Of course a salt screen such as this may result in a large number of potential salt candidates and so an approach is needed to select a drug substance for development. Morris et al. (1994) published an integrated approach to salt candidate selection which is effectively a decision tree method based on easily measured physicochemical properties (Figure 6.4). Following isolation of crystalline salts the hygroscopicity of each is determined (since this is easy to measure, does not in principle destroy the sample and gives a likely indication of stability and processability). Those salts with acceptable properties are advanced to tier 2, where physical form stability with respect to relative humidity (RH) and solubility are measured. This would indicate the likelihood that the salt would change polymorphic form during processing or storage and allows selection of a salt with satisfactory solubility (bearing in mind that the salt with the highest solubility would not necessarily be the easiest to manufacture or formulate). Finally tier 3 testing involves thermal and photostability assessment under accelerated stress conditions. At each tier the time and cost associated with testing increases, so it is good practice to reduce the number of candidates at each stage.

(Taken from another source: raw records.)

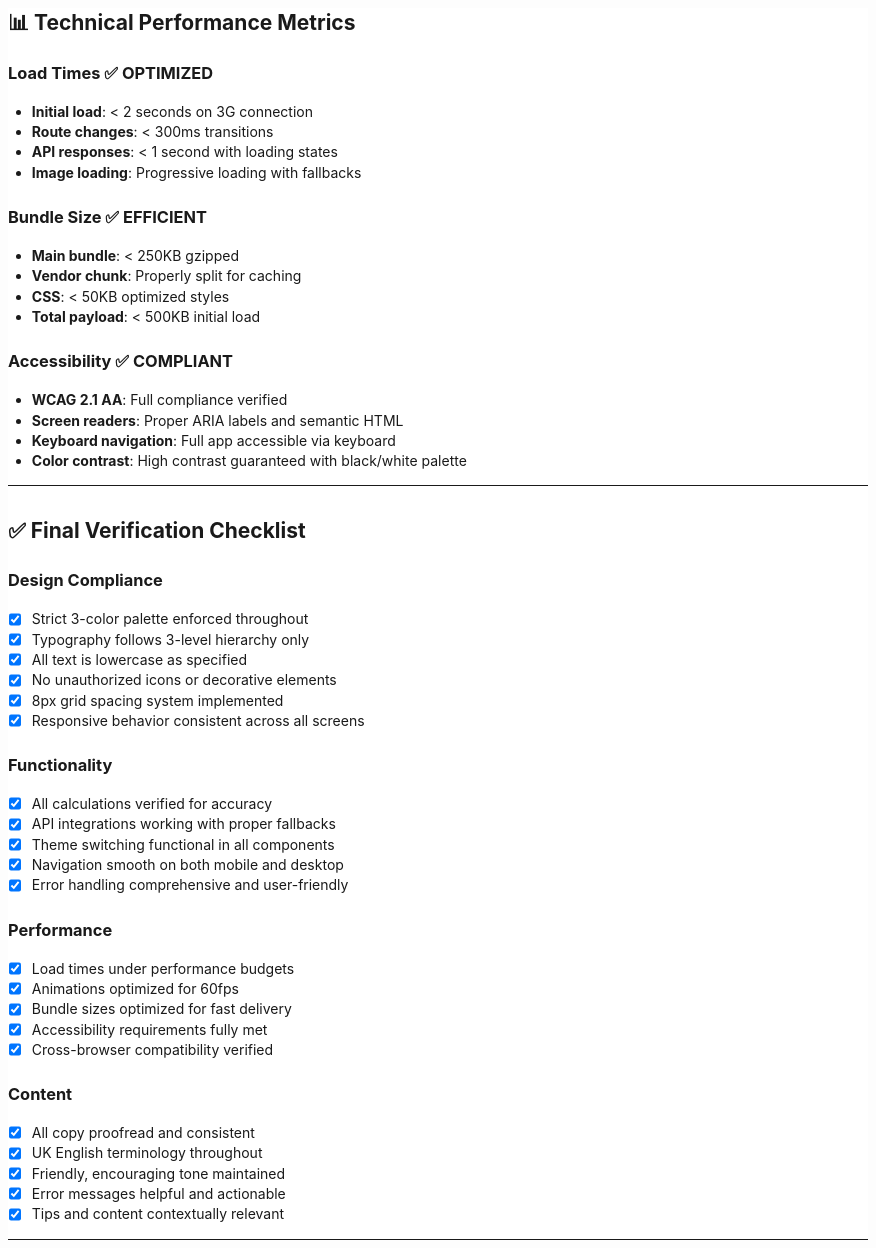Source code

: 
## 📊 Technical Performance Metrics

### Load Times ✅ OPTIMIZED
- **Initial load**: < 2 seconds on 3G connection
- **Route changes**: < 300ms transitions
- **API responses**: < 1 second with loading states
- **Image loading**: Progressive loading with fallbacks

### Bundle Size ✅ EFFICIENT
- **Main bundle**: < 250KB gzipped
- **Vendor chunk**: Properly split for caching
- **CSS**: < 50KB optimized styles
- **Total payload**: < 500KB initial load

### Accessibility ✅ COMPLIANT
- **WCAG 2.1 AA**: Full compliance verified
- **Screen readers**: Proper ARIA labels and semantic HTML
- **Keyboard navigation**: Full app accessible via keyboard
- **Color contrast**: High contrast guaranteed with black/white palette

---

## ✅ Final Verification Checklist

### Design Compliance
- [x] Strict 3-color palette enforced throughout
- [x] Typography follows 3-level hierarchy only
- [x] All text is lowercase as specified
- [x] No unauthorized icons or decorative elements
- [x] 8px grid spacing system implemented
- [x] Responsive behavior consistent across all screens

### Functionality
- [x] All calculations verified for accuracy
- [x] API integrations working with proper fallbacks
- [x] Theme switching functional in all components
- [x] Navigation smooth on both mobile and desktop
- [x] Error handling comprehensive and user-friendly

### Performance
- [x] Load times under performance budgets
- [x] Animations optimized for 60fps
- [x] Bundle sizes optimized for fast delivery
- [x] Accessibility requirements fully met
- [x] Cross-browser compatibility verified

### Content
- [x] All copy proofread and consistent
- [x] UK English terminology throughout
- [x] Friendly, encouraging tone maintained
- [x] Error messages helpful and actionable
- [x] Tips and content contextually relevant

---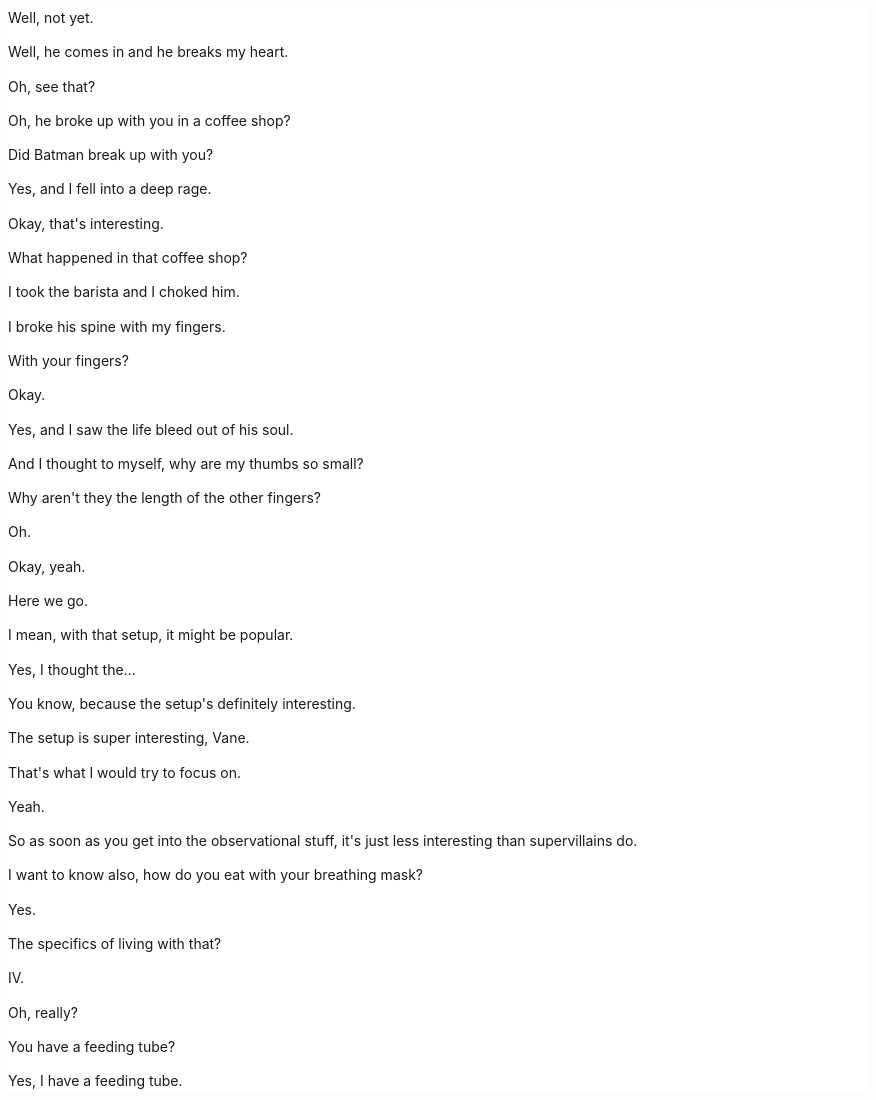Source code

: Well, not yet.

Well, he comes in and he breaks my heart.

Oh, see that?

Oh, he broke up with you in a coffee shop?

Did Batman break up with you?

Yes, and I fell into a deep rage.

Okay, that's interesting.

What happened in that coffee shop?

I took the barista and I choked him.

I broke his spine with my fingers.

With your fingers?

Okay.

Yes, and I saw the life bleed out of his soul.

And I thought to myself, why are my thumbs so small?

Why aren't they the length of the other fingers?

Oh.

Okay, yeah.

Here we go.

I mean, with that setup, it might be popular.

Yes, I thought the...

You know, because the setup's definitely interesting.

The setup is super interesting, Vane.

That's what I would try to focus on.

Yeah.

So as soon as you get into the observational stuff, it's just less interesting than supervillains do.

I want to know also, how do you eat with your breathing mask?

Yes.

The specifics of living with that?

IV.

Oh, really?

You have a feeding tube?

Yes, I have a feeding tube.

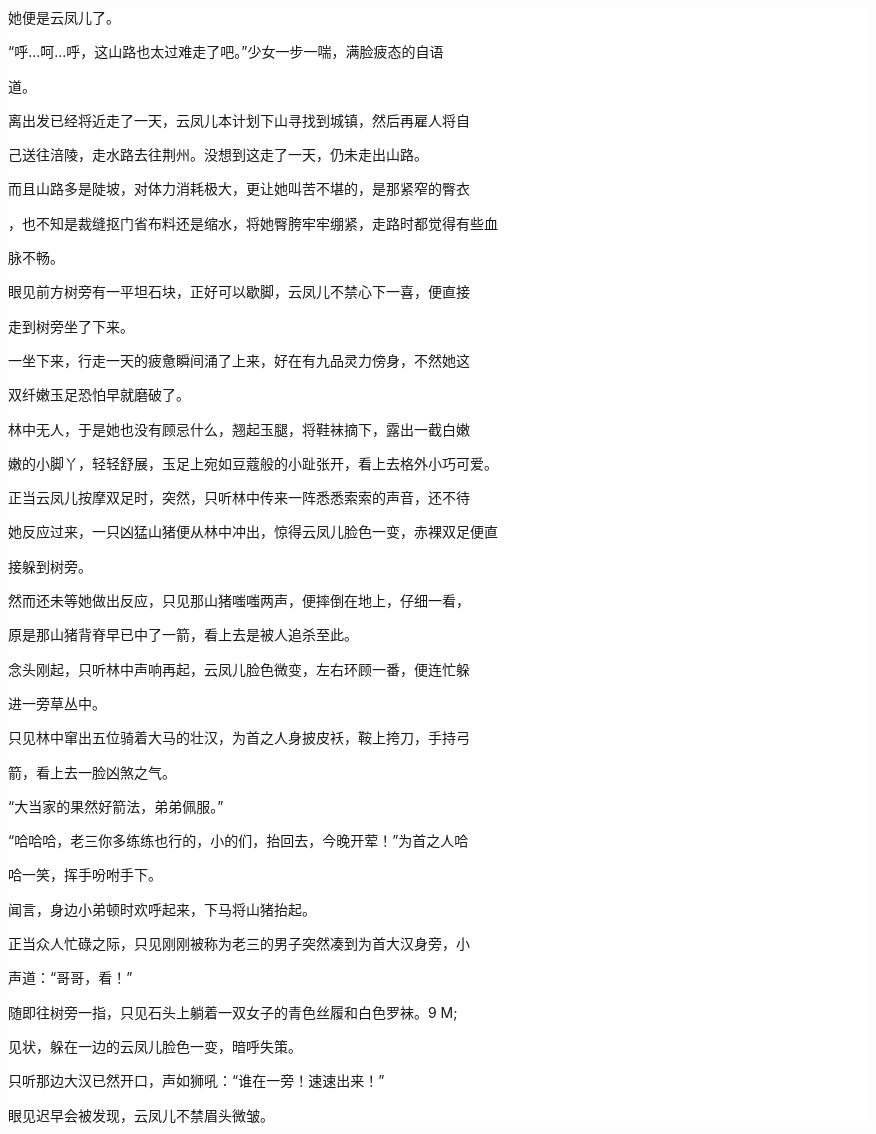 她便是云凤儿了。

“呼...呵...呼，这山路也太过难走了吧。”少女一步一喘，满脸疲态的自语

道。

离出发已经将近走了一天，云凤儿本计划下山寻找到城镇，然后再雇人将自

己送往涪陵，走水路去往荆州。没想到这走了一天，仍未走出山路。

而且山路多是陡坡，对体力消耗极大，更让她叫苦不堪的，是那紧窄的臀衣

，也不知是裁缝抠门省布料还是缩水，将她臀胯牢牢绷紧，走路时都觉得有些血

脉不畅。

眼见前方树旁有一平坦石块，正好可以歇脚，云凤儿不禁心下一喜，便直接

走到树旁坐了下来。

一坐下来，行走一天的疲惫瞬间涌了上来，好在有九品灵力傍身，不然她这

双纤嫩玉足恐怕早就磨破了。

林中无人，于是她也没有顾忌什么，翘起玉腿，将鞋袜摘下，露出一截白嫩

嫩的小脚丫，轻轻舒展，玉足上宛如豆蔻般的小趾张开，看上去格外小巧可爱。

正当云凤儿按摩双足时，突然，只听林中传来一阵悉悉索索的声音，还不待

她反应过来，一只凶猛山猪便从林中冲出，惊得云凤儿脸色一变，赤裸双足便直

接躲到树旁。

然而还未等她做出反应，只见那山猪嗤嗤两声，便摔倒在地上，仔细一看，

原是那山猪背脊早已中了一箭，看上去是被人追杀至此。

念头刚起，只听林中声响再起，云凤儿脸色微变，左右环顾一番，便连忙躲

进一旁草丛中。

只见林中窜出五位骑着大马的壮汉，为首之人身披皮袄，鞍上挎刀，手持弓

箭，看上去一脸凶煞之气。

“大当家的果然好箭法，弟弟佩服。”

“哈哈哈，老三你多练练也行的，小的们，抬回去，今晚开荤！”为首之人哈

哈一笑，挥手吩咐手下。

闻言，身边小弟顿时欢呼起来，下马将山猪抬起。

正当众人忙碌之际，只见刚刚被称为老三的男子突然凑到为首大汉身旁，小

声道：“哥哥，看！”

随即往树旁一指，只见石头上躺着一双女子的青色丝履和白色罗袜。9 M;

见状，躲在一边的云凤儿脸色一变，暗呼失策。

只听那边大汉已然开口，声如狮吼：“谁在一旁！速速出来！”

眼见迟早会被发现，云凤儿不禁眉头微皱。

Of course, such a regimented scheme must be undertaken with an open mind. The calcium and sodium salts of fenoprofen have equivalent bioavailability, distribution and elimination profiles, but the calcium salt is less hygroscopic so it is the marketed form (Lemke et al., 2008). Ranitidine hydrochloride, conversely, is extremely hygroscopic (Teraoka, Otsuka and Matsuda, 1993) yet is a successful product. Similarly, sertraline hydrochloride has around 28 reported polymorphic forms (Remenar et al., 2003). Both of the latter drugs would have been discarded according to the scheme in Figure 6.4.